2. Here is the list of participants to the project « L’art résiste au temps » :
Guigou Chenevier / drums, machines, compositions, Laurent Frick / voicet, keyboards and sampler, Karine Hahn / harp, Serge Innocent / drums, percussions, trumpet, Gilles Laval / guitare, Franck Testut / bass, Agnès Régolo /theatrical disturbances, Suzanne Stern / visual arts disturbances, Matthias Youchencko / philosophical disturbances, Emmanuel Gilot / sound.
With the participation of : Fred Giulinai / keyboards, sampler, Fabrice Caravaca, Philippe Corcuff / written, spoken, declaimed, gesticulated texts.

3. In 2012-13 took place monthly encounters of members of the PaaLabRes Collective to experiment with improvisation protocoles (Jean-Charles François, Laurent Grappe, Karine Hahn, Gilles Laval, Pascal Pariaud, Gérald Venturi). Many members of the collective lead improvisation workshops on a regular basis (for example, this is the case with Gilles Laval and Pascal Pariaud at the National Music School in Villeurbanne).

4. During 2016-17, at the Ramdam – a Center for artistic practices near Lyon – took place experimental encounters between dancers from the Compagnie Maguy Marin and musicians from the PaaLabRes collective, with the objective to develop common practices (dance/music) in the improvisation domain. Ramdam

5. Founded in 2014 by Enrico Fagnoni and Barre Phillips, CEPI (Centre Européen Pour l’Improvisation) organizes nomadic encounters in the improvisation domain. In August 2018, these took place in Valcivières in Haute-Loire (Auvergne). Jean-Charles François and Gilles Laval participated in these encounters. CEPI

6. Between 1975 and 1990, the experimentalgroup KIVA, founded by the trombonist John Silber and the percussionist Jean-Charles François was in residence at the University of California San Diego.
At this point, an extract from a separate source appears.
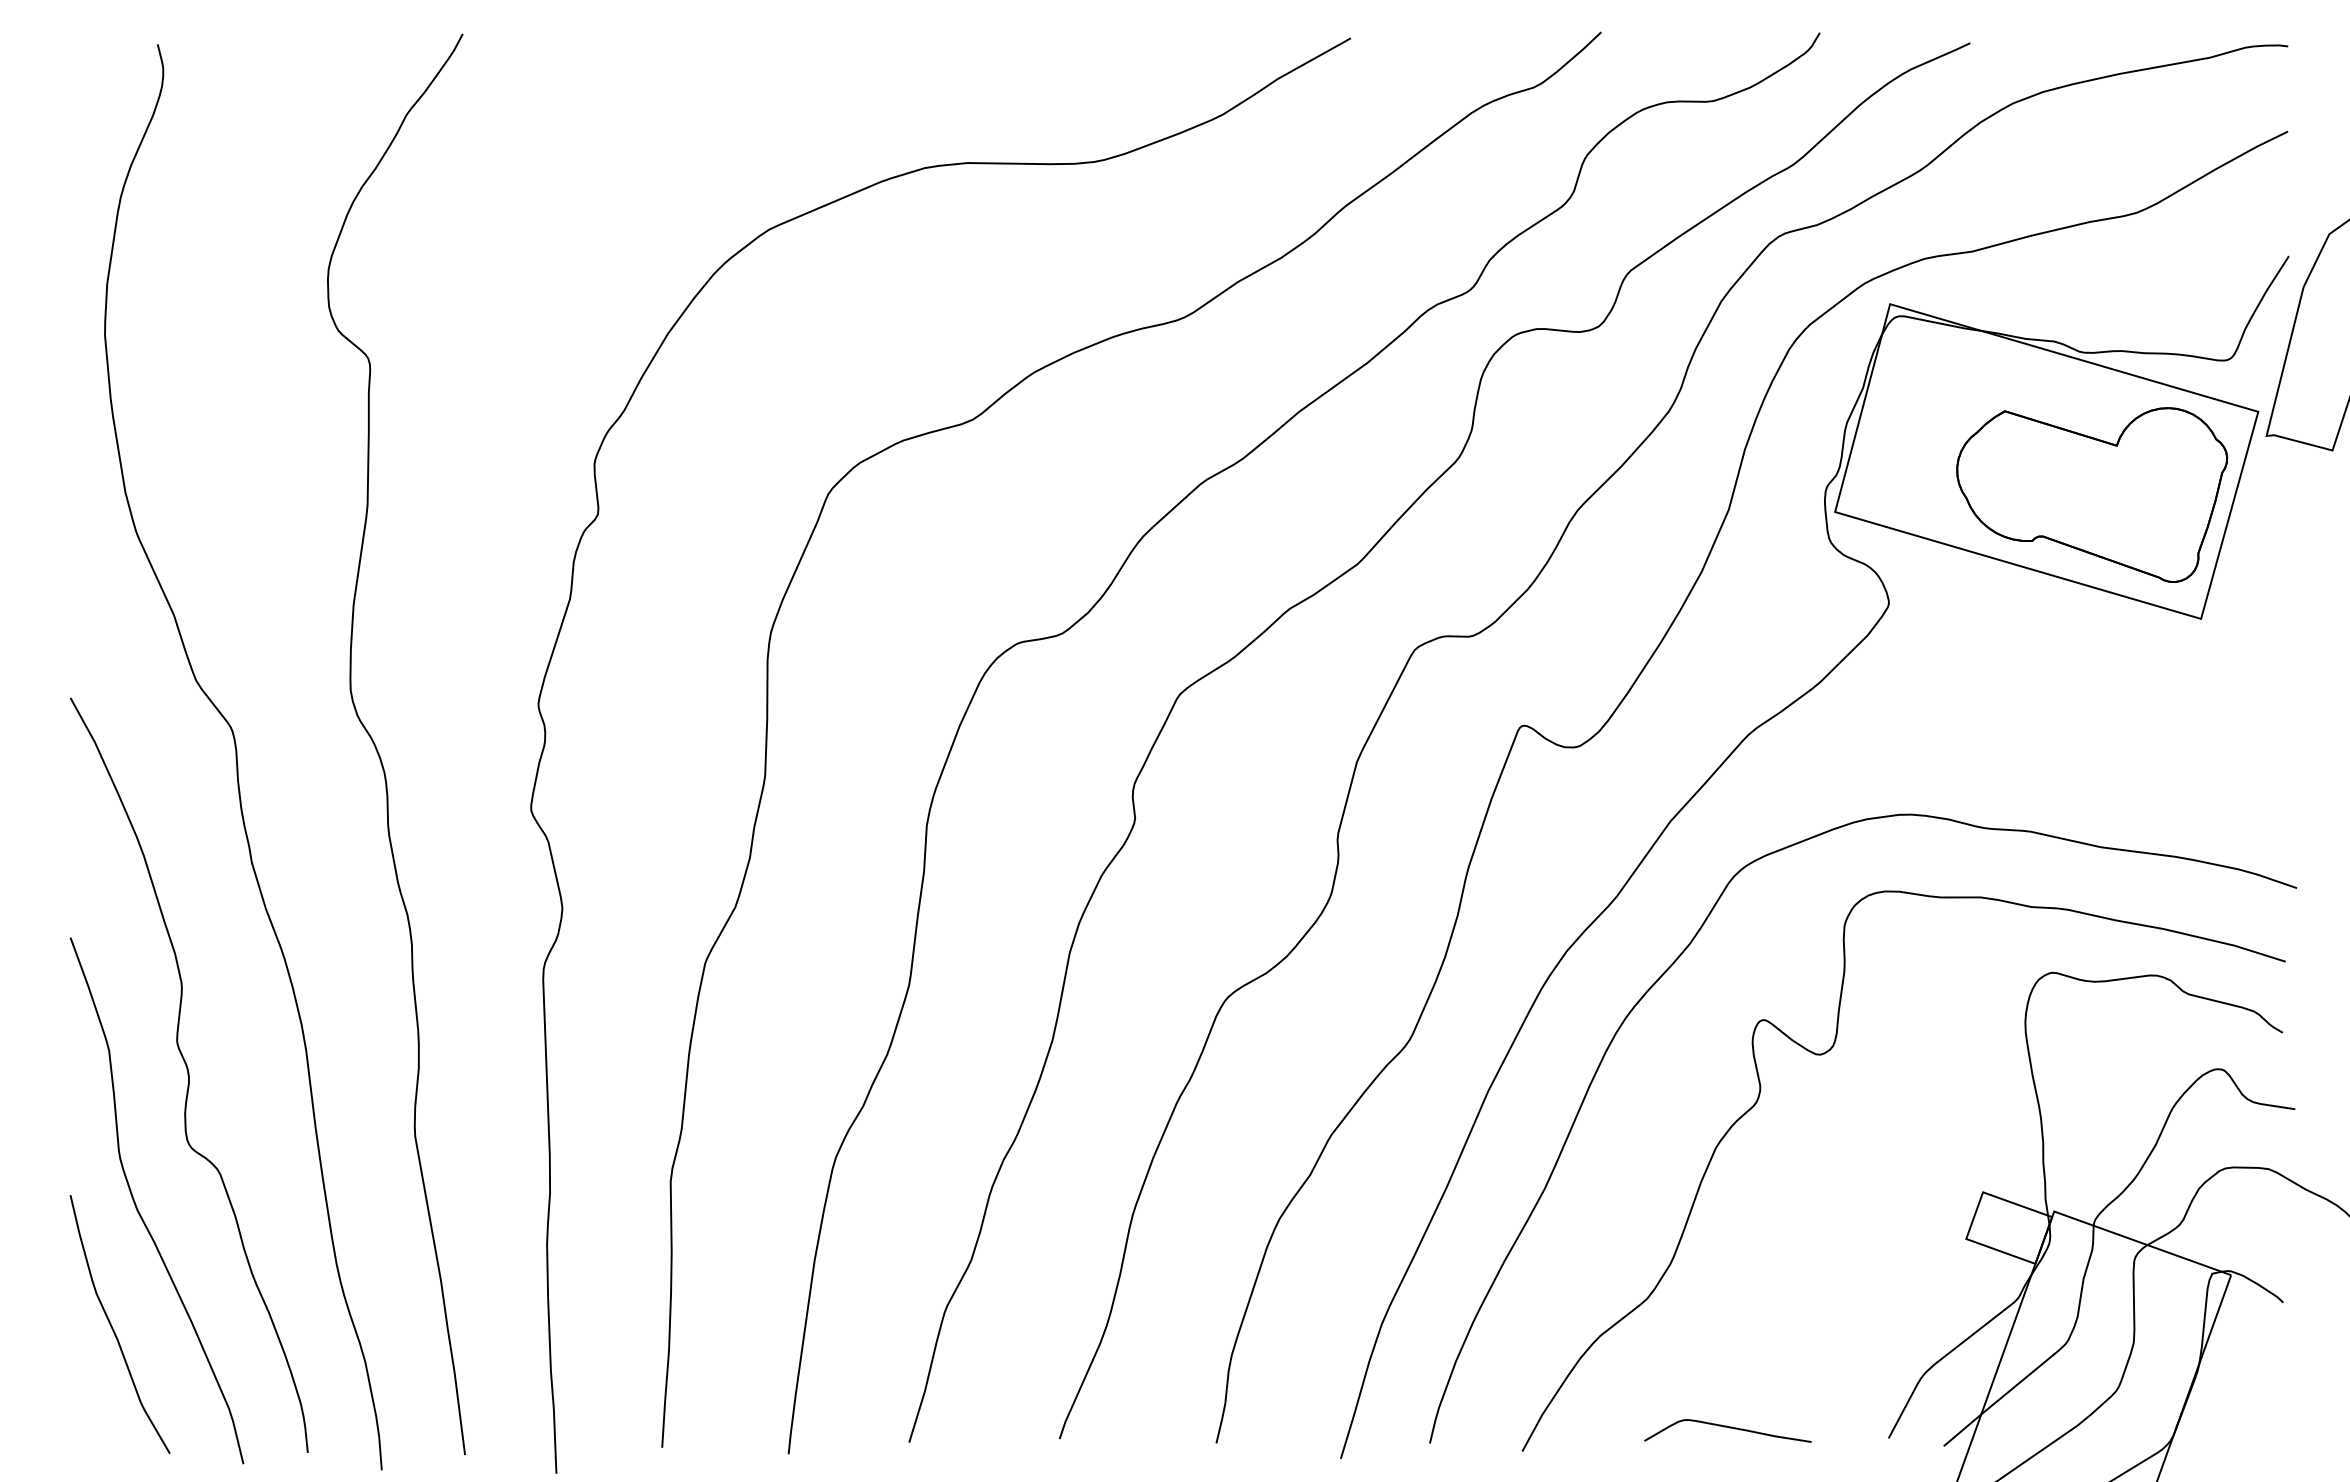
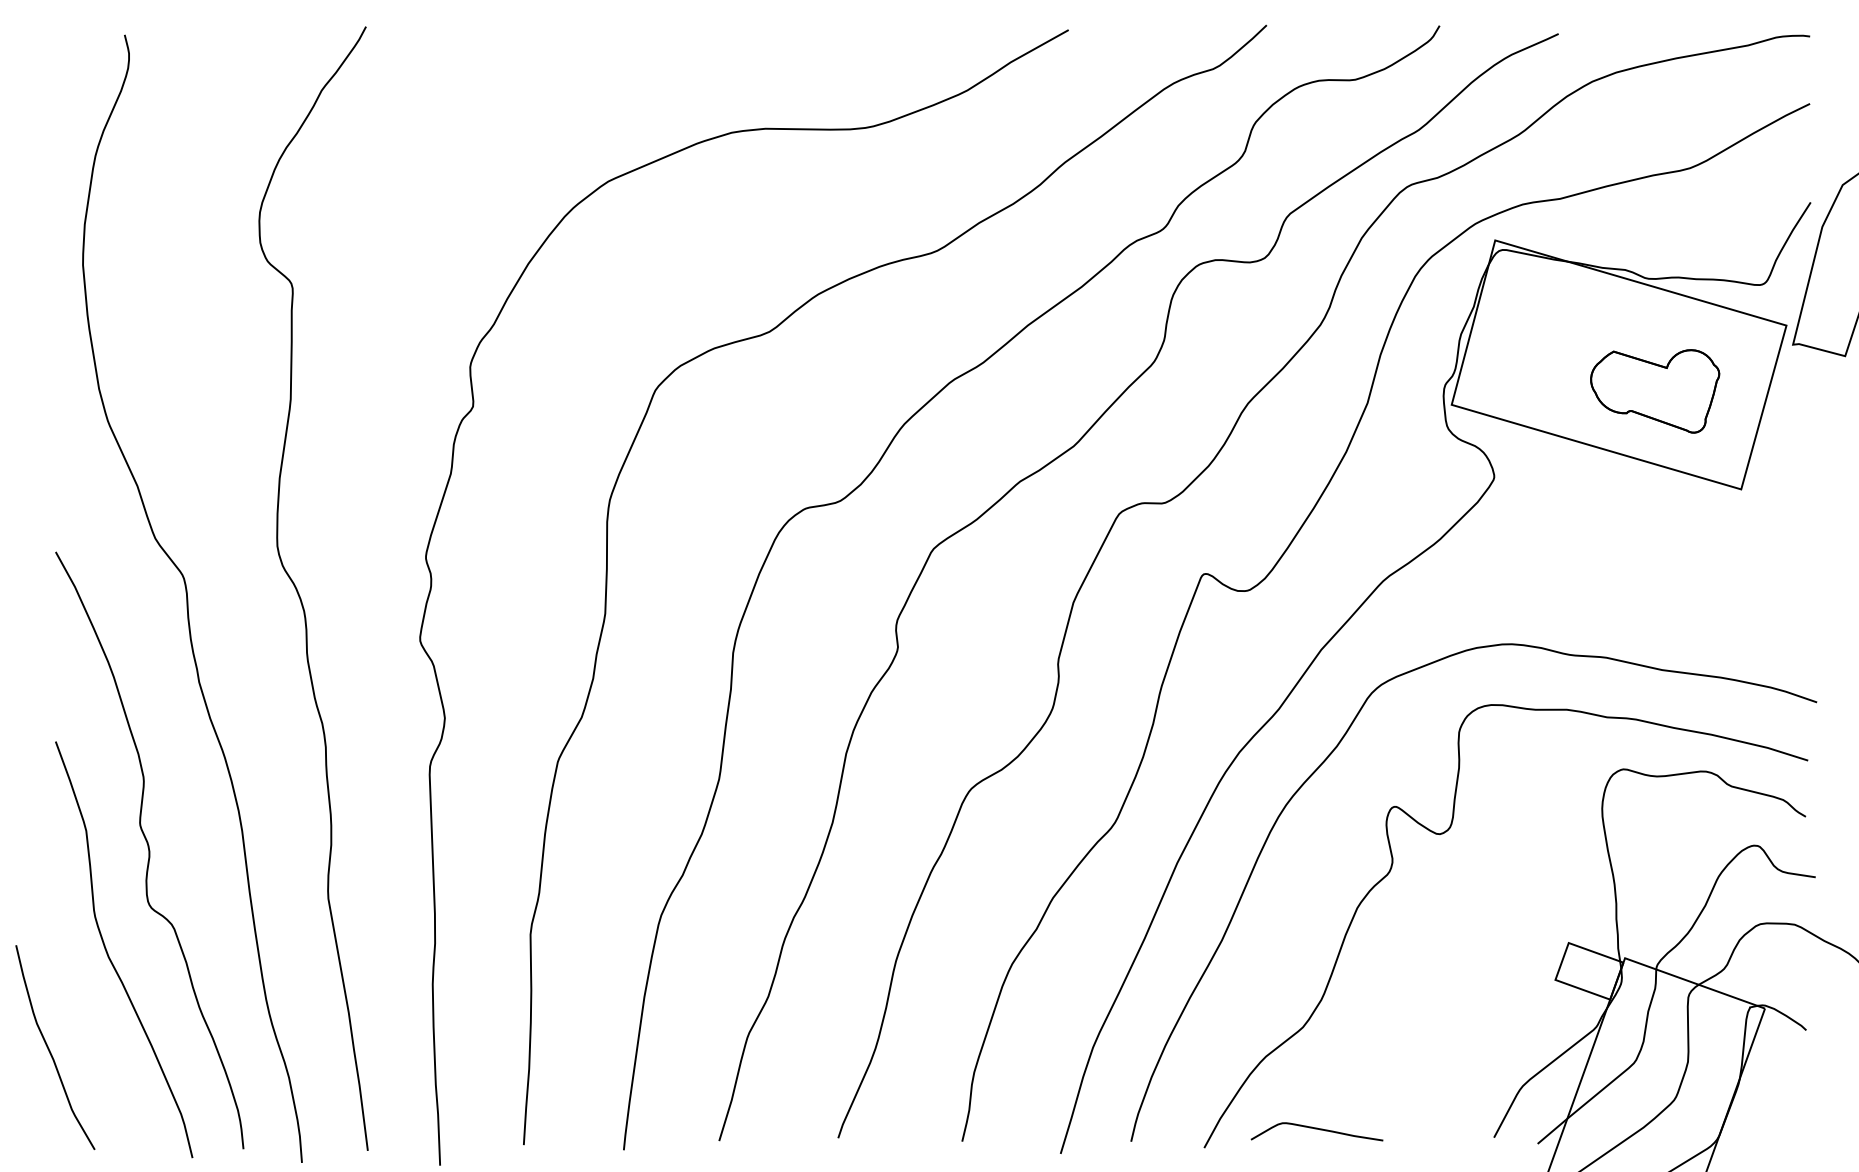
part: (2092, 494) -> (1655, 390), size x0.6
curve: (112, 1325) -> (49, 1048), moved
curve: (1729, 1428) -> (1318, 1129), moved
7. Musiques Minuscules, Guigou Chenevier.

8. Les Mutants Maha, Guigou Chenevier : drums, compositions / Takumi Fukushima : violin, voice / Lionel Malric : keyboards.
« Zizeeria Maha » is the scientific name of a butterfly. A very special butterfly, since it is found especially in the Fukushima region of Japan. Since the terrible nuclear accident of March 11, 2011, this butterfly mutated. Many malformations on its legs, wings and antennae have been detected by Japanese scientists. These malformations make this butterfly look more like an unsightly snail than the elegant insect it was originally.
From this horrible news item read in the press, Guigou Chenevier thought about the idea of mutant compositions. Minimalist musical compositions at first almost drifting little by little towards strange and monstrous forms. Embarking Takumi Fukushima in this adventure was the obvious choice. Adding the two hands of Lionel Malric, an expert in keyboard tinkering, quickly sank in. Les Mutants Maha is a project of musical creation, at the heart of which writing and architecture dominate.
 No (or few) improvisations in this post-atomic universe where cows, useless producers of a noxious milk, are slaughtered in the open field, but rather this search for mutations and ionizations. A small tribute to Edgar Varèse can never do any harm…

9. Reference to the performance of « 100 Guitares Sur Un Bateau Ivre » by Gilles Laval. See Bateau Ivre.